SELECTED EXTRACT >>
>>
In a Grays Ferry Garden, Opportunity Grows
Urban agriculture helps refugees get a fresh start in Philadelphia
As the sun rises over West Philly, a quiet hum of work is under way at the Growing Together Garden at 25th and Reed Streets. Tomorrow is market day at the Nationalities Service Center (NSC), Philly’s largest refugee-resettlement agency, and there’s much to be done. Beets are picked and arranged, bright like gems. Orange, yellow and bright-purple carrots are gathered into bunches.
Outside the locked gates of the 2.8-acre expanse, freight trains rumble by and the city awakens. Folks gather outside the N-Motion barbershop, talking over chirping work trucks. Kids in uniforms amble off to classes. The garden is an oasis below the 25th Street Viaduct—and between the organically tended beds, more is happening than meets the eye.
Just past the washing station, members of the Beginning and Veteran Farmer Training Program are busy sorting the day’s harvest. A joint project between NSC, the East Park Revitalization Alliance (EPRA) and the Pennsylvania Horticultural Society (PHS), the program brings together farmers-in-training from two groups. Three participants are NSC refugee clients, some of whom bring agricultural experience from home. The rest are affiliated with EPRA, which aims to empower residents of Strawberry Mansion through the environment, education and the arts.
<<
SOURCE DATA >>
>>
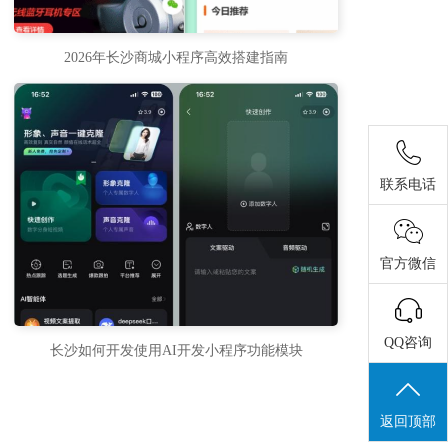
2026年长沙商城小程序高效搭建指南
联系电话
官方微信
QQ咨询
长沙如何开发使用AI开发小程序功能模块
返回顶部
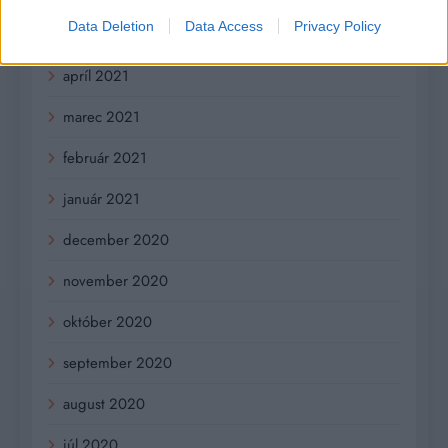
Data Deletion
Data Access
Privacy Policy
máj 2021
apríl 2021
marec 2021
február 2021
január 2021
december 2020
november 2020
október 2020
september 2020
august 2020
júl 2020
<<
Could you give the garden article again between "In a Grays Ferry" and "gathered into bunches.", inclusive, with "Beets" renamed "Radishes"? The listing has no connection to the garden article.

EXERCISE RESULT >>
In a Grays Ferry Garden, Opportunity Grows
Urban agriculture helps refugees get a fresh start in Philadelphia
As the sun rises over West Philly, a quiet hum of work is under way at the Growing Together Garden at 25th and Reed Streets. Tomorrow is market day at the Nationalities Service Center (NSC), Philly’s largest refugee-resettlement agency, and there’s much to be done. Radishes are picked and arranged, bright like gems. Orange, yellow and bright-purple carrots are gathered into bunches.